▶ Instruction
Line by line, output the data that follows exactly as written.
========
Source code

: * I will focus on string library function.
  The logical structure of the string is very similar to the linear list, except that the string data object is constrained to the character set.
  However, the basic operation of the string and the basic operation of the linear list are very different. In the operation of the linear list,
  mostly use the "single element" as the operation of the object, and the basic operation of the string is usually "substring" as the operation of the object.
========
▶ Result of this exercise
Source code

: * I will focus on string library function.
  The logical structure of the string is very similar to the linear list, except that the string data object is constrained to the character set.
  However, the basic operation of the string and the basic operation of the linear list are very different. In the operation of the linear list,
  mostly use the "single element" as the operation of the object, and the basic operation of the string is usually "substring" as the operation of the object.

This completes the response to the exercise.